Vietor und Roland, ja diese beiden echten Aktivposten der deutschen ITI Fellows mausern sich langsam zur sprichwörtlichen Allzweckwaffe der Deutschen Sektion. Referentenduos Zahnmedizin-Zahntechnik – übrigens erstmals auf einer ITI-Veranstaltung präsentiert – sind zwischenzeitlich auf vielen Tagungen und Kongressen zu hören, aber kaum einem gelingt es derart unterhaltend und fundiert zugleich zu referieren, wie Kay Vietor und Björn Roland. In Rust sprachen sie in Ihrem Teamvortrag über die „Digitale Transformation“. Vietor berichtete, dass durch die digitale Transformation in den vergangen Jahren nahezu alle Abläufe in seiner Zahnarztpraxis starken Veränderungen unterzogen worden sind. Dies alles unter dem Stichwort „smile in a box“; Grundvoraussetzung hierfür ist allerdings – als Dienstleister – das digitale Labor.

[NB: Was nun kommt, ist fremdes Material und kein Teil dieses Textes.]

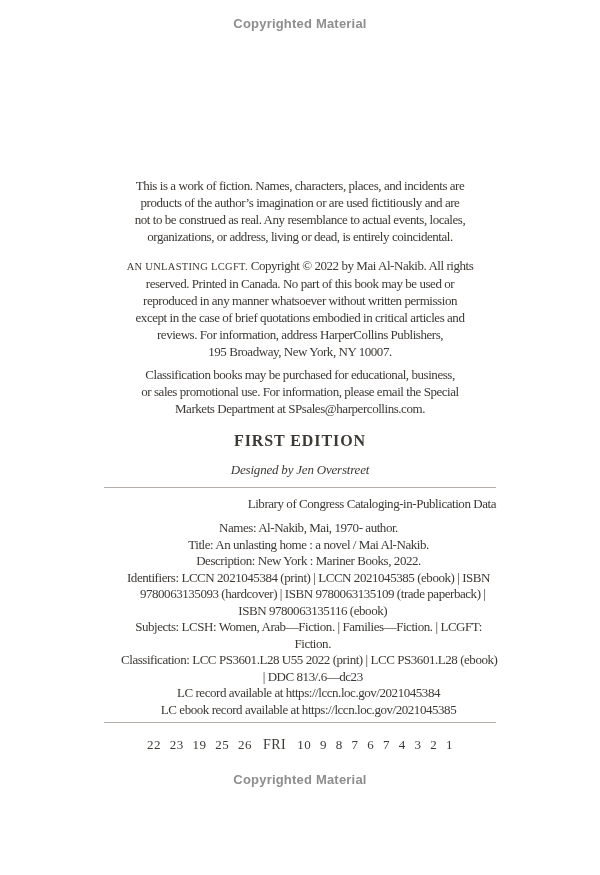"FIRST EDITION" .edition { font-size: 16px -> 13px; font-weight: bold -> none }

Die Folgen dieser Transformation sind vor allem für den Patienten durchaus attraktiv – eine deutliche Reduktion von Behandlungsterminen zum Beispiel. Das rührige Referentenduo liebt es seine Botschaften über „story telling“ an die Frau/ den Mann zu bringen – da wurde auch schon mal gefragt, was „Turnschuhe, Müsli und abutments gemeinsam haben?“ (nämlich die Individualisierung) und da wurde auch schon mal ein Basketballkorb auf der Bühne aufgebaut (und während des Referats genutzt), dieses Mal indes stand Hollywood Pate für die Präsentation, die in Anlehnung an block-buster-Filmen erfolgte. So wurden anhand des digitalen Drehbuchs (Datenaquise (Röntgen/ Intraoralscan), Planung, Insertion und Eingliederung) der Dokumentationsfilm, der Actionfilm, der Katastrophenfilm und die Schmonzette dem Auditorium präsentiert.

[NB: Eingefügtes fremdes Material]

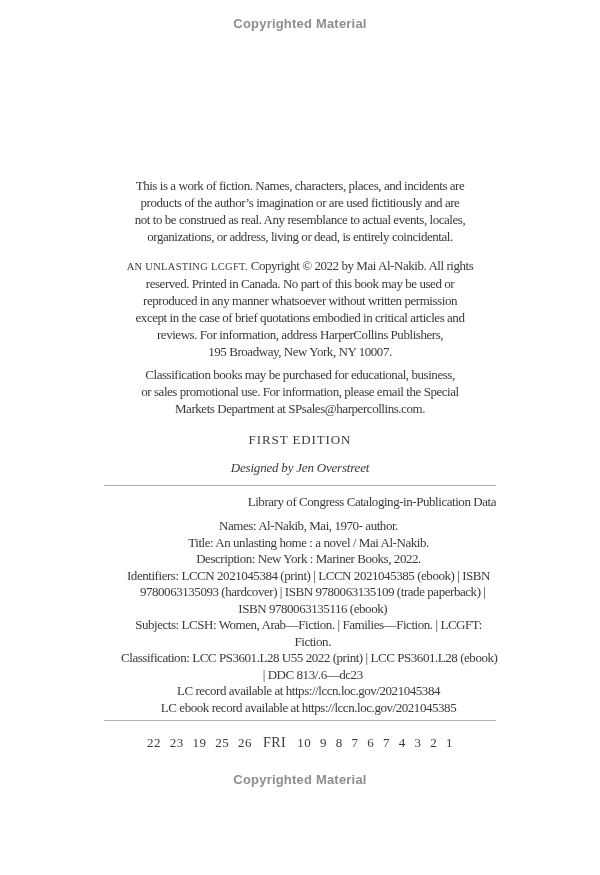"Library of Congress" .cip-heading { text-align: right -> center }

Das erste Spezialpodium Zahntechnik unter Führung des ITI – ein gelungener Auftakt, der im kommenden Jahr in Rust ganz sicher eine Wiederholung finden wird – dann aber hoffentlich in Post-Pandemie-Zeiten und in Präsenz! Denn das Konzept der Bezirkszahnärztekammer Freiburg „Die Dentalfamilie trifft sich in Rust“ wird nur dann voll mit Leben erfüllt, wenn gut 2300 Zahnärzte, Zahntechniker, Zahnmedizinische Angestellte, Kieferorthopäden und Oralchirurgen, sowie Kieferchirurgen die Hallen des Confertainment-Centers und die wohlbestückte Dentalausstellung füllen und sich in den Pausen bei einem Kaffee oder Snack austauschen. Die Bezirkszahnärztekammer Freiburg hat die Fachzahnarztpodien und das Zahntechnikpodium behutsam und zielsicher in den vergangenen Jahren entwickelt um flankierend zu dem Hauptprogramm für Zahnärztinnen und Zahnärzte und dem für die Zahnmedizinischen Fachangestellten eine ideale Ergänzung zu bieten und um die Dentalfamilie wiederum komplett in Rust zu versammeln.